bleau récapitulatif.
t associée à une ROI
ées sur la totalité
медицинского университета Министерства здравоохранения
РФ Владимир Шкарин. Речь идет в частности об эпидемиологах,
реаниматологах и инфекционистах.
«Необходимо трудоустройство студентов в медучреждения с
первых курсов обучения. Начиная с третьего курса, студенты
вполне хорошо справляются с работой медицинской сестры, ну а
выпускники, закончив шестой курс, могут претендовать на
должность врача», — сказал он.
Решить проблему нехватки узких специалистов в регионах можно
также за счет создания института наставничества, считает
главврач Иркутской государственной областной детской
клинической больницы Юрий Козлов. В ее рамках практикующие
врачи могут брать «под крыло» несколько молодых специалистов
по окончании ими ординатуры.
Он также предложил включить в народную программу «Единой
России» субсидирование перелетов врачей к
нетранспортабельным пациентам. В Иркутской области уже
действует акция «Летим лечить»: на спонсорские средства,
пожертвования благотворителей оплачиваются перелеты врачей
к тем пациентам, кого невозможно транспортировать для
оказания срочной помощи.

=======

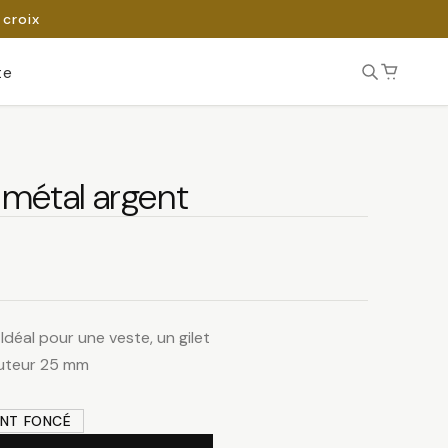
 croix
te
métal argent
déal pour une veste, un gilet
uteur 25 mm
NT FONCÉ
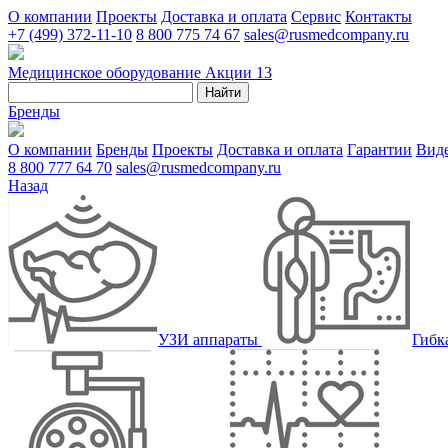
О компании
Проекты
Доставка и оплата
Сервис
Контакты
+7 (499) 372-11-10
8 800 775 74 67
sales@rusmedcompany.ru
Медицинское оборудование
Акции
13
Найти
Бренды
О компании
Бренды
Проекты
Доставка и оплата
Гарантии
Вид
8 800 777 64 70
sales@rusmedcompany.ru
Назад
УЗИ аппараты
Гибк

=======

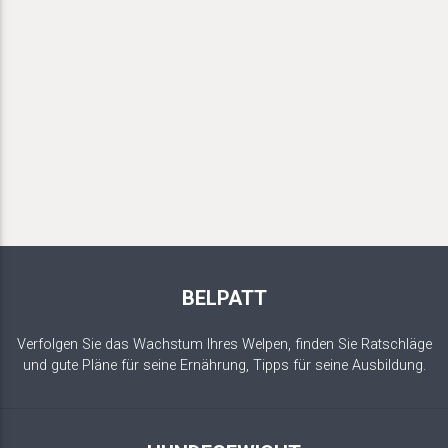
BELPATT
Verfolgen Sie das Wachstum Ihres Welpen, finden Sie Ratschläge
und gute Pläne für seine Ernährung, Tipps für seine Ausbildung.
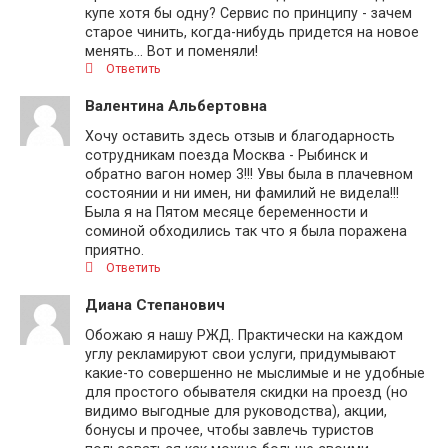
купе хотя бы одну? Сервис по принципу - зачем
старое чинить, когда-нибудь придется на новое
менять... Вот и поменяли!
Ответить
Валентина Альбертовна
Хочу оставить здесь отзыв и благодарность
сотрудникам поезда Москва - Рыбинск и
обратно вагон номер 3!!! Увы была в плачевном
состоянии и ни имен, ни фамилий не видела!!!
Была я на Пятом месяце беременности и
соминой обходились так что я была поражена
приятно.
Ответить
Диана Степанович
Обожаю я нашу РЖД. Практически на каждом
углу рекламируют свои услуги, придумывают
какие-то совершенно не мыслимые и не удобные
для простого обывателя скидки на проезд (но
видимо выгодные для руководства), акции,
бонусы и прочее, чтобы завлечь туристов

=======

Whenever a line above includes the string "специалистов", copy it.

**ANSWER SECTION**.
Решить проблему нехватки узких специалистов в регионах можно
врачи могут брать «под крыло» несколько молодых специалистов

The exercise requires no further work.